Однако то красители. Что касается синтеза пищи для человека или для животных, тут Фабр полон неверия. Он записывает:
«Физика уже задумывается над тем, чтоб заставить производительнее работать солнце, этого великого лодыря, который полагает, что сделал для нас все, посластив гроздь винограда и вызолотив колосья. Она загонит его жар в цистерны, расфасует его лучи, использует их там, где мы найдем нужным.
Этими запасами энергии мы будем отапливать наши очаги, вращать колесные передачи, выжимать виноград, и работа сельского хозяйства, такая расточительная, ненадежная, зависящая от колебаний погоды, станет фабричным производством — дешевым, налаженным и исправным.

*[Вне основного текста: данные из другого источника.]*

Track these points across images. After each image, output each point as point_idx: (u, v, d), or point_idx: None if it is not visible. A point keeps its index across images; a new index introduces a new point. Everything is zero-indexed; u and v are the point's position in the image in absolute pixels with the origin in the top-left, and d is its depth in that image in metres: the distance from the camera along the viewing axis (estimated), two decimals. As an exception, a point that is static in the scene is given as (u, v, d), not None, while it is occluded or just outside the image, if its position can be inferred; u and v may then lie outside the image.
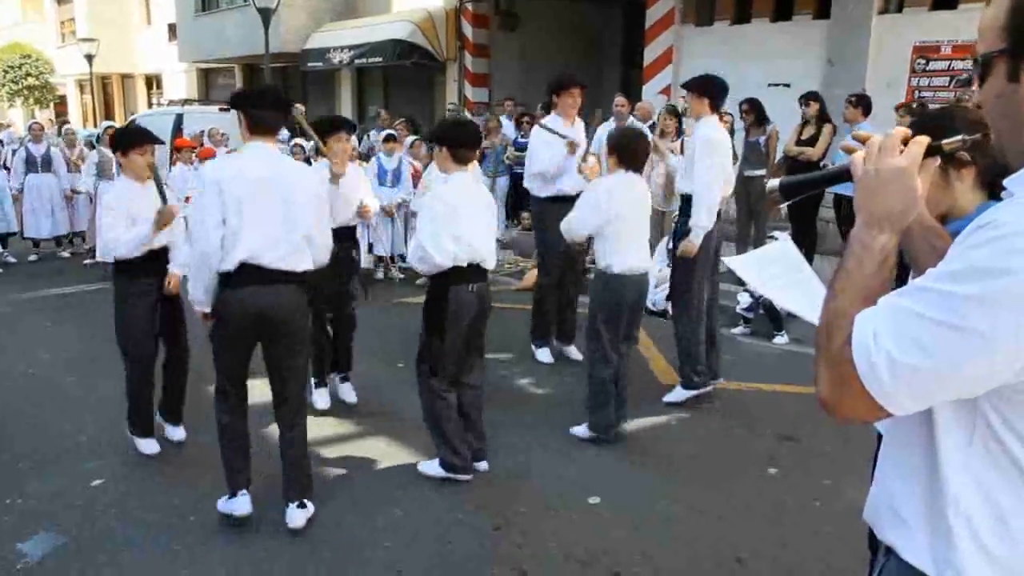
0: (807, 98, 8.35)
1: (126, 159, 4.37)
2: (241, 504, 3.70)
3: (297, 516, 3.71)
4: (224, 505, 3.75)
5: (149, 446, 4.53)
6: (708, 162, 4.98)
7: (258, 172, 3.46)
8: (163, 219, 4.18)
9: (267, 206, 3.44)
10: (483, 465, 4.35)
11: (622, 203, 4.51)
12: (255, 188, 3.42)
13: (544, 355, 6.27)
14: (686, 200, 5.18)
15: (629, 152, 4.58)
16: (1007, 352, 1.05)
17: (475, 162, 4.38)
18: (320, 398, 5.21)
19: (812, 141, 8.22)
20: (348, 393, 5.34)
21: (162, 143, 5.28)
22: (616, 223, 4.51)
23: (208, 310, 3.61)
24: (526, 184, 6.30)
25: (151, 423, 4.57)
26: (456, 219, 3.93)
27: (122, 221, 4.27)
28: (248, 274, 3.45)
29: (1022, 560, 1.17)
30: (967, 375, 1.09)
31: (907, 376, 1.10)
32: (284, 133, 10.73)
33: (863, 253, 1.26)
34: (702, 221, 4.98)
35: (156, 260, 4.38)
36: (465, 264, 4.00)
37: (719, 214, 5.21)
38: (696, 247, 4.99)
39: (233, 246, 3.42)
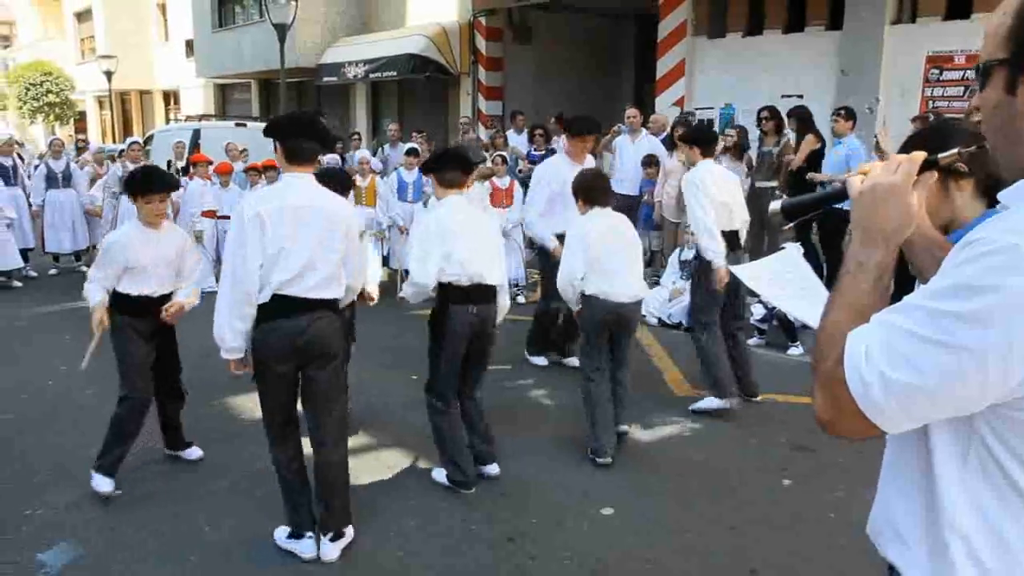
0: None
1: (136, 204, 4.24)
2: (307, 547, 3.60)
3: (330, 549, 3.60)
4: (286, 542, 3.65)
5: (104, 484, 4.16)
6: (693, 201, 5.20)
7: (299, 202, 3.42)
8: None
9: (307, 236, 3.40)
10: (493, 469, 4.39)
11: (593, 238, 4.59)
12: (296, 218, 3.38)
13: (539, 360, 6.50)
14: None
15: (590, 191, 4.73)
16: (997, 369, 1.04)
17: (471, 186, 4.42)
18: None
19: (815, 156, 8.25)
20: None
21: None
22: (592, 258, 4.59)
23: (240, 356, 3.52)
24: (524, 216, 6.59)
25: (118, 464, 4.24)
26: (447, 239, 4.02)
27: (110, 270, 4.17)
28: (283, 304, 3.40)
29: None
30: (958, 393, 1.08)
31: (899, 394, 1.10)
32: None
33: (858, 270, 1.26)
34: (710, 248, 5.13)
35: (160, 300, 4.27)
36: (465, 283, 4.08)
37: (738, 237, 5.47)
38: (724, 271, 5.05)
39: (268, 276, 3.37)
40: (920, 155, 1.28)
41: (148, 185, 4.22)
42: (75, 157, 12.08)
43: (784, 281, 2.35)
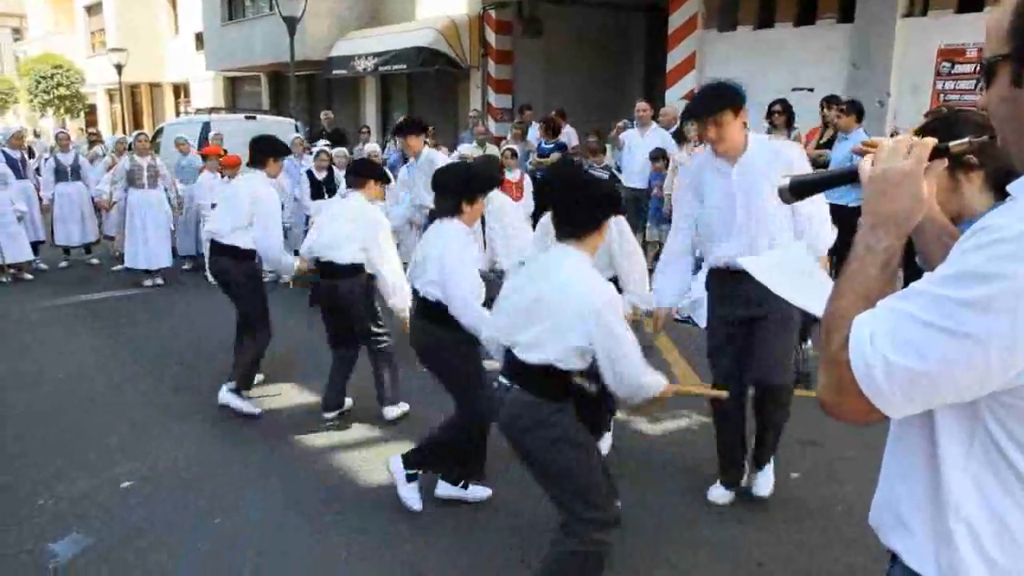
0: (829, 103, 8.21)
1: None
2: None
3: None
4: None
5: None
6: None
7: None
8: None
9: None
10: None
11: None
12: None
13: None
14: None
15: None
16: (1000, 357, 1.04)
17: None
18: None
19: (830, 144, 8.06)
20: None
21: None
22: None
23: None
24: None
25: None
26: None
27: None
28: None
29: None
30: (961, 379, 1.08)
31: (902, 379, 1.10)
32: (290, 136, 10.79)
33: (866, 255, 1.26)
34: None
35: None
36: None
37: None
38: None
39: None
40: (931, 141, 1.28)
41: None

Тут-то и явится химия, владеющая всем богатством реакций. Она будет для нас производить квинтэссенцию питательных веществ в концентратах, полностью усваиваемых, почти не дающих грязных отбросов. Хлеб станет пилюлей, бифштекс — каплей желе. Полевая работа — каторжный труд эпохи варварства — сохранится только в воспоминаниях, о которых историки будут писать сочинения. Последний бык, последний баран будут выставлены в музеях в виде памятников, подобных тем, какие представлены в чучелах мамонтов, откопанных в сибирских льдах.
Вся эта старина — скот, зерно, овощи, фрукты — в один прекрасный день исчезнут. Этого, говорят, требует прогресс. Что касается меня, я сильно сомневаюсь в наступлении такого золотого века…»
Фабр говорит и о том, чем продиктованы его сомнения, его неверие. Он считает, что изобретательность науки пока односторонняя: «Наборы химикалий в лабораториях представляют арсеналы ядов. Когда нужно изобрести перегонный куб и извлечь из картофеля потоки алкоголя, способного превратить людей в скотов, промышленность не знает границ в своей находчивости и активности. Но искусственным путем получать действительно здоровую питательную массу — это другое дело. Никогда, ни разу подобные продукты не возникали в реторте. Уверен, что и будущее ничего не изменит здесь к лучшему. Организованная материя — единственная настоящая пища — ускользает от лабораторного комбинирования. Ее химиком является сама жизнь!»
Скепсис сквозит здесь в каждой строке. Сегодня, когда деятели органической химии рапортуют об успешном производстве не заменителей, не суррогатов, но полноценных аналогов пищевых продуктов, мы можем видеть, как подвел натуралиста его близорукий здравый смысл.
Впрочем, опыт минувшего столетия засвидетельствовал и другое. Если Фабр был не прав, считая, что не следует стремиться к «заводскому способу производства пищи», то он вполне резонно остужал чересчур запальчивых прожектеров из газеты «Тан», настаивая: «Мы поступим, однако, правильно, если сохраним в сельском хозяйстве и полеводство, и животных». А кобылки и кузнечики, добавлял он, будут занимать свое место в подготовке лучших деликатесов для нашего стола.